> _Document extract_
______

United States: Can Discontinued Class Actions Be Reconstituted In The Federal Court Of Australia?

Last Updated: December 19 2013
Article by John Emmerig and Michael Legg

Key Points

  • Class actions that are discontinued pursuant to s33N of Federal Court of Australia Act 1976 (Cth) ("FCA Act") can be reconstituted as class actions through the Federal Court setting aside the interlocutory orders.
  • Setting aside the order is a matter of discretion. The court's reasoning suggests that the discretion should not be exercised unless there has been some change to the nature of the proceedings so that the earlier reasoning which supported discontinuance was no longer valid.


Meaden v Bell Potter Securities Limited (No 6)

[2013] FCA 1176 involved an application to vacate an order made under s33N of the FCA Act which had the effect of discontinuing the proceedings as a representative proceeding, i.e., class action. The question to be determined by the court was whether a proceeding can be reconstituted as a proceeding under Part IVA after a 33N order has been made and, if so, whether an applicant who was not a group member be the representative of a reconstituted Part IVA proceeding.


On 27 April 2012, Edmonds J ordered that the proceeding no longer continue under Part IVA of the FCA Act as a representative proceeding.1 Justice Edmonds found that a trial of an action based on evidence from and concerning the representative party Ms Jillian Meaden would not determine any issue of sufficient significance to render it a process that had any real utility for resolving group members' claims. The basis for the order was ss33N(1)(c) and (d) of the FCA Act which provide:

(1) The Court may, on application by the respondent or of its own motion, order that a proceeding no longer continue under this Part where it is satisfied that it is in the interests of justice to do so because:

(c) the representative proceeding will not provide an efficient and effective means of dealing with the claims of group members; or

(d) it is otherwise inappropriate that the claims be pursued by means of a representative proceeding.

______

> _Supplied records_
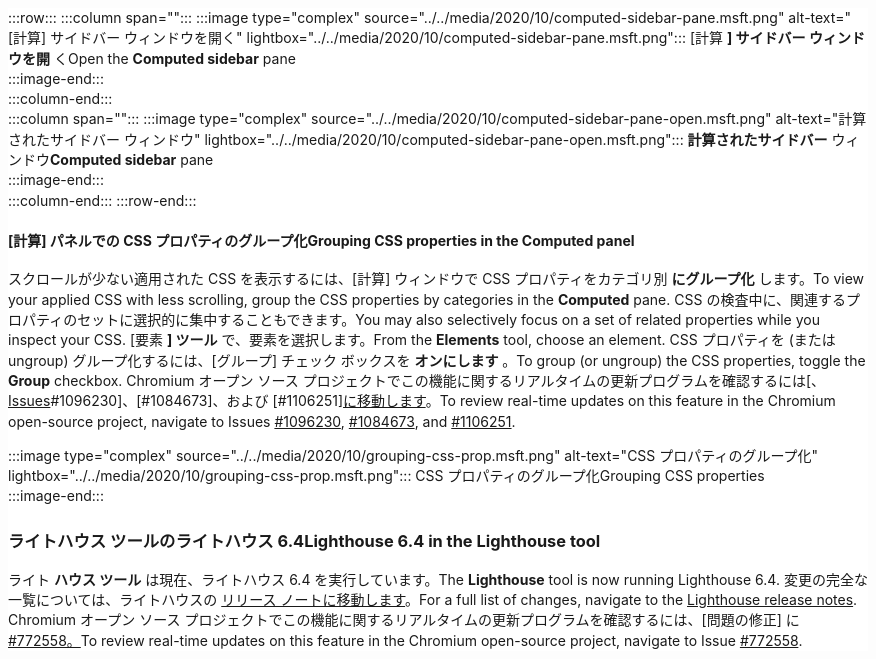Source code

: :::row:::
   :::column span="":::
      :::image type="complex" source="../../media/2020/10/computed-sidebar-pane.msft.png" alt-text="[計算] サイドバー ウィンドウを開く" lightbox="../../media/2020/10/computed-sidebar-pane.msft.png":::
         <span data-ttu-id="b5b56-205">[計算 **] サイドバー ウィンドウを開** く</span><span class="sxs-lookup"><span data-stu-id="b5b56-205">Open the **Computed sidebar** pane</span></span>  
      :::image-end:::  
   :::column-end:::  
   :::column span="":::
      :::image type="complex" source="../../media/2020/10/computed-sidebar-pane-open.msft.png" alt-text="計算されたサイドバー ウィンドウ" lightbox="../../media/2020/10/computed-sidebar-pane-open.msft.png":::
         <span data-ttu-id="b5b56-207">**計算されたサイドバー** ウィンドウ</span><span class="sxs-lookup"><span data-stu-id="b5b56-207">**Computed sidebar** pane</span></span>  
      :::image-end:::  
   :::column-end:::
:::row-end:::  

#### <a name="grouping-css-properties-in-the-computed-panel"></a><span data-ttu-id="b5b56-208">[計算] パネルでの CSS プロパティのグループ化</span><span class="sxs-lookup"><span data-stu-id="b5b56-208">Grouping CSS properties in the Computed panel</span></span>  

<span data-ttu-id="b5b56-209">スクロールが少ない適用された CSS を表示するには、[計算] ウィンドウで CSS プロパティをカテゴリ別 **にグループ化** します。</span><span class="sxs-lookup"><span data-stu-id="b5b56-209">To view your applied CSS with less scrolling, group the CSS properties by categories in the **Computed** pane.</span></span>  <span data-ttu-id="b5b56-210">CSS の検査中に、関連するプロパティのセットに選択的に集中することもできます。</span><span class="sxs-lookup"><span data-stu-id="b5b56-210">You may also selectively focus on a set of related properties while you inspect your CSS.</span></span>  <span data-ttu-id="b5b56-211">[要素 **] ツール** で、要素を選択します。</span><span class="sxs-lookup"><span data-stu-id="b5b56-211">From the **Elements** tool, choose an element.</span></span>  <span data-ttu-id="b5b56-212">CSS プロパティを \(または ungroup\) グループ化するには、[グループ] チェック ボックスを **オンにします** 。</span><span class="sxs-lookup"><span data-stu-id="b5b56-212">To group \(or ungroup\) the CSS properties, toggle the **Group** checkbox.</span></span>  <span data-ttu-id="b5b56-213">Chromium オープン ソース プロジェクトでこの機能に関するリアルタイムの更新プログラムを確認するには[、[Issues][CR1096230]#1096230]、[#1084673]、および [#1106251][][CR1084673][に移動します][CR1106251]。</span><span class="sxs-lookup"><span data-stu-id="b5b56-213">To review real-time updates on this feature in the Chromium open-source project, navigate to Issues [#1096230][CR1096230], [#1084673][CR1084673], and [#1106251][CR1106251].</span></span>  

:::image type="complex" source="../../media/2020/10/grouping-css-prop.msft.png" alt-text="CSS プロパティのグループ化" lightbox="../../media/2020/10/grouping-css-prop.msft.png":::
   <span data-ttu-id="b5b56-215">CSS プロパティのグループ化</span><span class="sxs-lookup"><span data-stu-id="b5b56-215">Grouping CSS properties</span></span>  
:::image-end:::  

### <a name="lighthouse-64-in-the-lighthouse-tool"></a><span data-ttu-id="b5b56-216">ライトハウス ツールのライトハウス 6.4</span><span class="sxs-lookup"><span data-stu-id="b5b56-216">Lighthouse 6.4 in the Lighthouse tool</span></span>  

<span data-ttu-id="b5b56-217">ライト **ハウス ツール** は現在、ライトハウス 6.4 を実行しています。</span><span class="sxs-lookup"><span data-stu-id="b5b56-217">The **Lighthouse** tool is now running Lighthouse 6.4.</span></span>  <span data-ttu-id="b5b56-218">変更の完全な一覧については、ライトハウスの [リリース ノートに移動します][GithubGoogleChromeLighthouseReleasesV641]。</span><span class="sxs-lookup"><span data-stu-id="b5b56-218">For a full list of changes, navigate to the [Lighthouse release notes][GithubGoogleChromeLighthouseReleasesV641].</span></span>  <span data-ttu-id="b5b56-219">Chromium オープン ソース プロジェクトでこの機能に関するリアルタイムの更新プログラムを確認するには、[問題の修正] に[#772558。][CR772558]</span><span class="sxs-lookup"><span data-stu-id="b5b56-219">To review real-time updates on this feature in the Chromium open-source project, navigate to Issue [#772558][CR772558].</span></span>  


[DevtoolsWhatsnew200205DevtoolsDeprecationPropertiesPaneElementsPanel]: ../05/devtools.md#deprecation-of-the-properties-pane-in-the-elements-tool "要素ツールの [プロパティ] ウィンドウの廃止 - DevTools (Microsoft Edge 84) の新機能|Microsoft Docs"  
[DevtoolsWhatsnew200206DevtoolsCssGridDebuggingFeatures]: ../06/devtools.md#css-grid-debugging-features "CSS グリッドのデバッグ機能 - 新機能 DevTools (Microsoft Edge 85) |Microsoft Docs"  
[DevtoolsWhatsnew200208DevtoolsAccessibleColorSuggestionStylesPane]: ../08/devtools.md#accessible-color-suggestion-in-the-styles-pane "[スタイル] ウィンドウの [アクセス可能な色の提案] - DevTools の新機能 (Microsoft Edge 86) |Microsoft Docs"  
[DevtoolsDeviceModeIndex]: /microsoft-edge/devtools-guide-chromium/device-mode/index "Microsoft Edge DevTools でモバイル デバイスをエミュレートする | Microsoft Docs"  
[DevtoolsGuideChromiumConsoleUtilitiesRecentlySelectedElementJavascriptObject]:  https://docs.microsoft.com/microsoft-edge/devtools-guide-chromium/console/utilities#recently-selected-element-or-javascript-object "最近選択した要素または JavaScript オブジェクト - コンソール ユーティリティ API リファレンス |Microsoft Docs"  
[DevtoolsCustomizeShortcuts]: /microsoft-edge/devtools-guide-chromium/customize/shortcuts "Microsoft Edge DevTools でキーボード ショートカットをカスタマイズする | Microsoft Docs"  
[DevtoolsGuideChromiumEvaluatePerformanceReference]: /microsoft-edge/devtools-guide-chromium/evaluate-performance/reference "パフォーマンス分析|Microsoft Docs"  
[DevtoolsExperimentalFeaturesEmulationSupportDualScreenMode]: /microsoft-edge/devtools-guide-chromium/experimental-features#emulation-support-dual-screen-mode "エミュレーション: デュアル スクリーン モードのサポート - 試験的機能 | Microsoft Docs"  
[DevtoolsExperimentalFeaturesEnableExperimentalApis]: /microsoft-edge/devtools-guide-chromium/experimental-features#enable-experimental-apis "試験的な API を有効にする - 試験的機能 | Microsoft Docs"  
[DevtoolsExperimentalFeaturesEnableKeyboardShortcutEditor]: /microsoft-edge/devtools-guide-chromium/experimental-features#enable-keyboard-shortcut-editor "キーボード ショートカット エディターを有効にする - 実験的な|Microsoft Docs"  
[DevtoolsExperimentalFeaturesEnableNewCssGridDebuggingFeatures]: /microsoft-edge/devtools-guide-chromium/experimental-features#enable-new-css-grid-debugging-features "エミュレーション: デュアル スクリーン モードのサポート - 試験的機能 | Microsoft Docs"  
[DevtoolsExperimentalFeaturesEnableNetworkConsole]: /microsoft-edge/devtools-guide-chromium/experimental-features#enable-network-console "ネットワーク コンソールを有効にする - 実験的な|Microsoft Docs"  
[DevtoolsExperimentalFeaturesEnableSourceOrderViewer]: /microsoft-edge/devtools-guide-chromium/experimental-features#enable-source-order-viewer "ソース オーダー ビューアーを有効にする - 試験的機能 | Microsoft Docs"
[DevtoolsExperimentalFeaturesTestingOnFoldableDualScreenDevices]: /microsoft-edge/devtools-guide-chromium/experimental-features#testing-on-foldable-and-dual-screen-devices "折りたたみ式デバイスとデュアルスクリーン デバイスのテスト - 試験的機能 | Microsoft Docs"  
[DevtoolsExperimentalFeaturesTurnOnExperimentalFeatures]: /microsoft-edge/devtools-guide-chromium/experimental-features#turn-on-experimental-features "実験機能を有効にする - 実験的な|Microsoft Docs"  
[DevtoolsConsoleApiTable]: /microsoft-edge/devtools-guide-chromium/console/api#table "table - コンソール API リファレンス | Microsoft Docs"  
[DevtoolsCoverageIndex]: /microsoft-edge/devtools-guide-chromium/coverage/index "Microsoft Edge DevTools の [カバレッジ] タブで使用されていない JavaScript と CSS コードを見つける | Microsoft Docs"  
[DevtoolsCssGrid]:  /microsoft-edge/devtools-guide-chromium/css/grid "CSS グリッド の検査|Microsoft Docs"  
[DevtoolsCustomizeIndexDrawer]: /microsoft-edge/devtools-guide-chromium/customize/index#drawer "ドロワー - Microsoft Edge DevTools をカスタマイズする | Microsoft Docs"  
[DevtoolsCustomizeIndexSettings]: /microsoft-edge/devtools-guide-chromium/customize/index#settings "設定 - Microsoft Edge DevTools をカスタマイズする | Microsoft Docs"  
[DevtoolsEvaluatePerformanceReferenceAnalyzeRenderingPerformance]: /microsoft-edge/devtools-guide-chromium/evaluate-performance/reference#analyze-rendering-performance-with-the-rendering-tab "[レンダリング] タブでレンダリング パフォーマンスを分析する - パフォーマンス分析リファレンス | Microsoft Docs"  
[DevtoolsMediaIndex]: /microsoft-edge/devtools-guide-chromium/media/index "メディア プレーヤーの情報を表示およびデバッグ|Microsoft Docs"  
[DevtoolsNetworkReferenceFilterRequestsProperties]: /microsoft-edge/devtools-guide-chromium/network/reference#filter-requests-by-properties  "プロパティ別に要求をフィルター処理する - ネットワーク分析の参照|Microsoft Docs"  
[DevtoolsWebauthnIndex]: /microsoft-edge/devtools-guide-chromium/webauthn/index "Microsoft Edge DevTools サーバーでオーセンティケーターをエミュレートし、WebAuthn をデバッグ|Microsoft Docs"  
[MicrosoftEdgePreviewChannels]: https://www.microsoftedgeinsider.com/download "Microsoft Edge プレビュー チャネル"  
[VisualStudioCode]: https://code.visualstudio.com "Visual Studio Code"  
[VisualStudioCodeMarketplaceMsEdgedevtools]: https://marketplace.visualstudio.com/items?itemName=ms-edgedevtools.vscode-edge-devtools "Microsoft Edge Tools for Visual Studio コード |Visual Studioコード"  
[CRIssuesList]: https://bugs.chromium.org/p/chromium/issues/list "Chromium bugs"  
[CR174309]: https://crbug.com/174309 "DevTools: キーボード ショートカット/キー バインドのカスタマイズを許可する | Chromium bugs"
[CR772558]: https://crbug.com/772558 "DevTools: Lighthouse の最新バージョンに更新する | Chromium bugs"  
[CR1034663]: https://crbug.com/1034663 "WebAuthn テスト API のフロントエンドを作成|クロムのバグ"  
[CR1047356]: https://crbug.com/1047356 "CSS グリッド/Flexbox/Table ツーリング | Chromium bugs"  
[CR1051466]: https://crbug.com/1051466 "DevTools での COOP/COEP デバッグのサポート | Chromium bugs"  
[CR1073899]: https://crbug.com/1073899 "計算済みのスタイル タブが応答モードで表示されない | Chromium のバグ"  
[CR1075732]: https://crbug.com/1075732 "DevTools 個人用設定 - 移動可能なタブ |クロムのバグ"  
[CR1084673]: https://crbug.com/1084673 "DevTools: CSS カスタム プロパティの表示方法を改善します (別名)。CSS 変数) とその値|クロムのバグ"  
[CR1093687]: https://crbug.com/1093687 "統合ネットワーク要求を作成および再生するためのツールを作成する | Chromium のバグ"  
[CR1096230]: https://crbug.com/1096230 "[計算スタイル] ウィンドウの [カテゴリ別に CSS プロパティをグループ化|クロムのバグ"  
[CR1104188]: https://crbug.com/1104188 "完全な URL ファイルを検索しても、ネットワーク ツールの検索で結果が|クロムのバグ"  
[CR1106251]: https://crbug.com/1106251 "☂ DevTools: [計算スタイル] タブを改善|クロムのバグ"  
[CR1120316]: https://crbug.com/1120316 "[CSS の概要] の [色] の下で>コントラストを|クロム バグ"  
[CR1121141]: https://crbug.com/1121141 "ネットワーク ログ のリソースの種類によるフィルター処理を許可|クロムのバグ"  
[CR1121312]: https://crbug.com/1121312 "設定は、[その他のツール] メニュー ページから削除|クロムのバグ"  
[CR1136394]: https://crbug.com/1136394 "Flexbox ツール |クロム バグ"  
[CR1136655]: https://crbug.com/1136655 "Devtools: ローカライズ V2 |クロムのバグ"  
[MdnReportingApi]: https://developer.mozilla.org/docs/Web/API/Reporting_API "レポート API |MDN"  
[GithubMicrosoftVscodeEdgeDevtools]: https://github.com/Microsoft/vscode-edge-devtools "microsoft/vscode-edge-devtools |GitHub"  
[GithubGoogleChromeLighthouseReleasesV641]: https://github.com/GoogleChrome/lighthouse/releases/v6.4.1 "v6.4.1 - GoogleChrome/ライトハウス |GitHub"  
[GithubW3cWebauthn]: https://w3c.github.io/webauthn "Web 認証|GitHub"  
[GlitchCssOverviewAccessibleColorsDemo]: https://css-overview-accessible-colors-demo.glitch.me "Hello! |Glitch"  
[PostmanSchemaJsonCollectionv210Index]: https://schema.getpostman.com/json/collection/v2.1.0/docs/index.html "Postman コレクション形式 v2.1.0 |Postman"  
[SwaggerSpecificationV2]: https://swagger.io/specification/v2 "OpenAPI 仕様|スワッガー"  
[CCA4IL]: https://creativecommons.org/licenses/by/4.0  
[CCby4Image]: https://i.creativecommons.org/l/by/4.0/88x31.png  
[GoogleSitePolicies]: https://developers.google.com/terms/site-policies  
[JecelynYeen]: https://developers.google.com/web/resources/contributors/jecelynyeen  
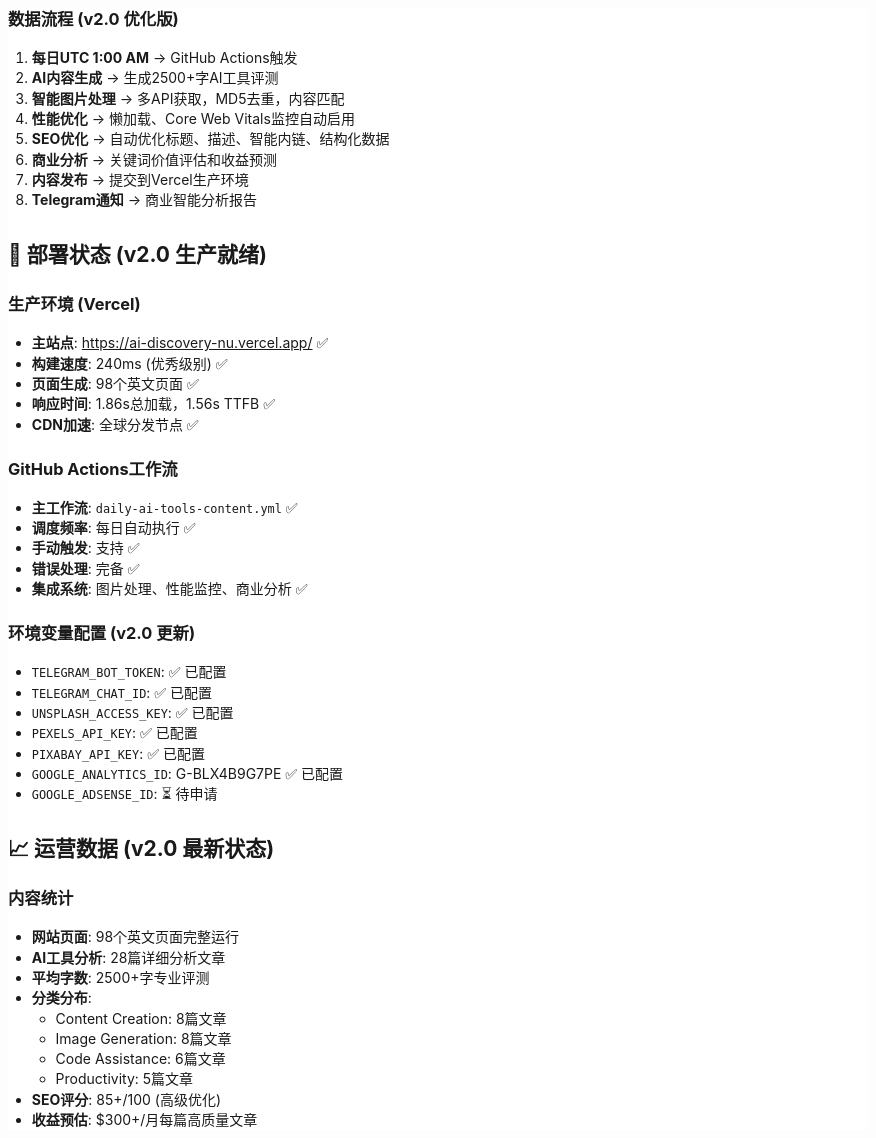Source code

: ### 数据流程 (v2.0 优化版)
1. **每日UTC 1:00 AM** → GitHub Actions触发
2. **AI内容生成** → 生成2500+字AI工具评测
3. **智能图片处理** → 多API获取，MD5去重，内容匹配
4. **性能优化** → 懒加载、Core Web Vitals监控自动启用
5. **SEO优化** → 自动优化标题、描述、智能内链、结构化数据
6. **商业分析** → 关键词价值评估和收益预测
7. **内容发布** → 提交到Vercel生产环境
8. **Telegram通知** → 商业智能分析报告

## 🚀 部署状态 (v2.0 生产就绪)

### 生产环境 (Vercel)
- **主站点**: https://ai-discovery-nu.vercel.app/ ✅
- **构建速度**: 240ms (优秀级别) ✅
- **页面生成**: 98个英文页面 ✅ 
- **响应时间**: 1.86s总加载，1.56s TTFB ✅
- **CDN加速**: 全球分发节点 ✅

### GitHub Actions工作流
- **主工作流**: `daily-ai-tools-content.yml` ✅
- **调度频率**: 每日自动执行 ✅
- **手动触发**: 支持 ✅
- **错误处理**: 完备 ✅
- **集成系统**: 图片处理、性能监控、商业分析 ✅

### 环境变量配置 (v2.0 更新)
- `TELEGRAM_BOT_TOKEN`: ✅ 已配置
- `TELEGRAM_CHAT_ID`: ✅ 已配置  
- `UNSPLASH_ACCESS_KEY`: ✅ 已配置
- `PEXELS_API_KEY`: ✅ 已配置
- `PIXABAY_API_KEY`: ✅ 已配置
- `GOOGLE_ANALYTICS_ID`: G-BLX4B9G7PE ✅ 已配置
- `GOOGLE_ADSENSE_ID`: ⏳ 待申请

## 📈 运营数据 (v2.0 最新状态)

### 内容统计
- **网站页面**: 98个英文页面完整运行
- **AI工具分析**: 28篇详细分析文章
- **平均字数**: 2500+字专业评测
- **分类分布**:
  - Content Creation: 8篇文章
  - Image Generation: 8篇文章  
  - Code Assistance: 6篇文章
  - Productivity: 5篇文章
- **SEO评分**: 85+/100 (高级优化)
- **收益预估**: $300+/月每篇高质量文章
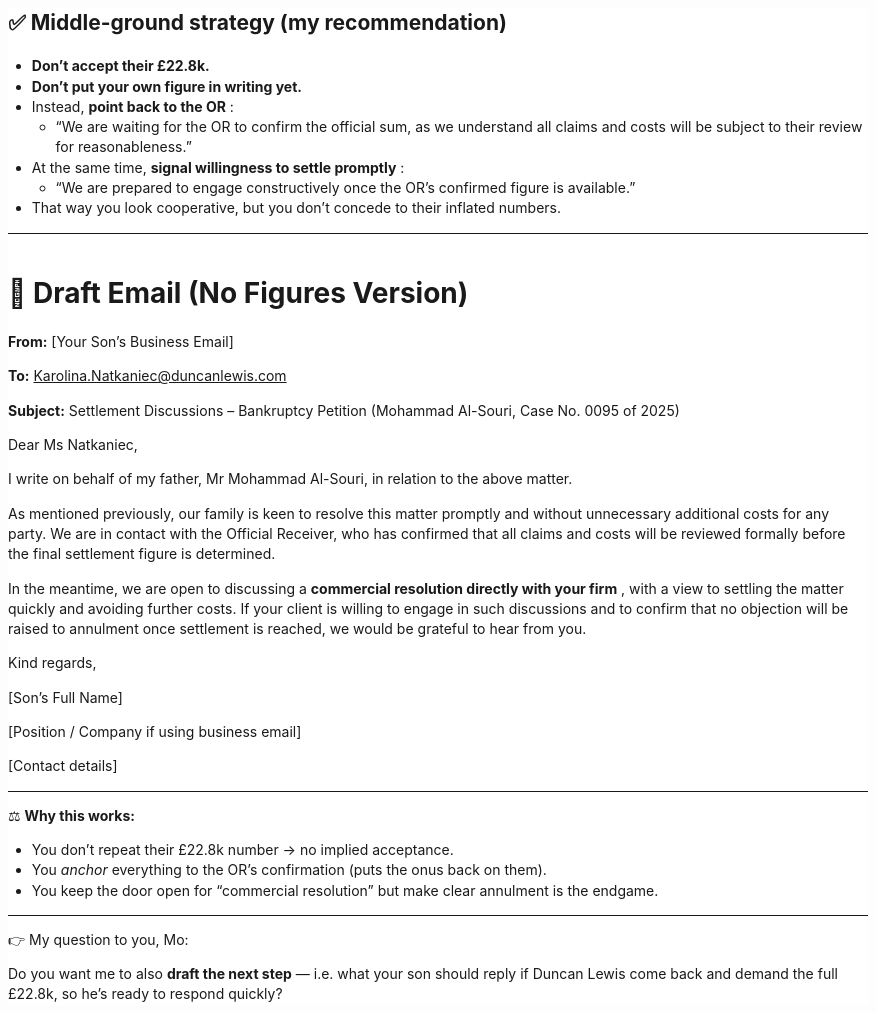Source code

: 
## ✅ Middle-ground strategy (my recommendation)

* **Don’t accept their £22.8k.**
* **Don’t put your own figure in writing yet.**
* Instead,  **point back to the OR** :
  * “We are waiting for the OR to confirm the official sum, as we understand all claims and costs will be subject to their review for reasonableness.”
* At the same time,  **signal willingness to settle promptly** :
  * “We are prepared to engage constructively once the OR’s confirmed figure is available.”
* That way you look cooperative, but you don’t concede to their inflated numbers.

---

# 📧 Draft Email (No Figures Version)

**From:** [Your Son’s Business Email]

**To:** [Karolina.Natkaniec@duncanlewis.com]()

**Subject:** Settlement Discussions – Bankruptcy Petition (Mohammad Al-Souri, Case No. 0095 of 2025)

Dear Ms Natkaniec,

I write on behalf of my father, Mr Mohammad Al-Souri, in relation to the above matter.

As mentioned previously, our family is keen to resolve this matter promptly and without unnecessary additional costs for any party. We are in contact with the Official Receiver, who has confirmed that all claims and costs will be reviewed formally before the final settlement figure is determined.

In the meantime, we are open to discussing a  **commercial resolution directly with your firm** , with a view to settling the matter quickly and avoiding further costs. If your client is willing to engage in such discussions and to confirm that no objection will be raised to annulment once settlement is reached, we would be grateful to hear from you.

Kind regards,

[Son’s Full Name]

[Position / Company if using business email]

[Contact details]

---

⚖️ **Why this works:**

* You don’t repeat their £22.8k number → no implied acceptance.
* You *anchor* everything to the OR’s confirmation (puts the onus back on them).
* You keep the door open for “commercial resolution” but make clear annulment is the endgame.

---

👉 My question to you, Mo:

Do you want me to also **draft the next step** — i.e. what your son should reply if Duncan Lewis come back and demand the full £22.8k, so he’s ready to respond quickly?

______

> _What is expected_
Decide whether each statement below agrees with the article on discontinued class actions above. Answer yes or no for each, and quote the words of the article that decide it.
(a) Edmonds J ordered on 27 April 2012 that the proceeding no longer continue as a representative proceeding.
(b) Setting aside an order made under s33N is something the Federal Court must do once an application is made.
(c) Under s33N(1), the Court can order that a proceeding no longer continue only on application by the respondent.

> _Worked solution_
(a) Yes: "On 27 April 2012, Edmonds J ordered that the proceeding no longer continue under Part IVA of the FCA Act as a representative proceeding."
(b) No: "Setting aside the order is a matter of discretion."
(c) No: "The Court may, on application by the respondent or of its own motion, order that a proceeding no longer continue under this Part"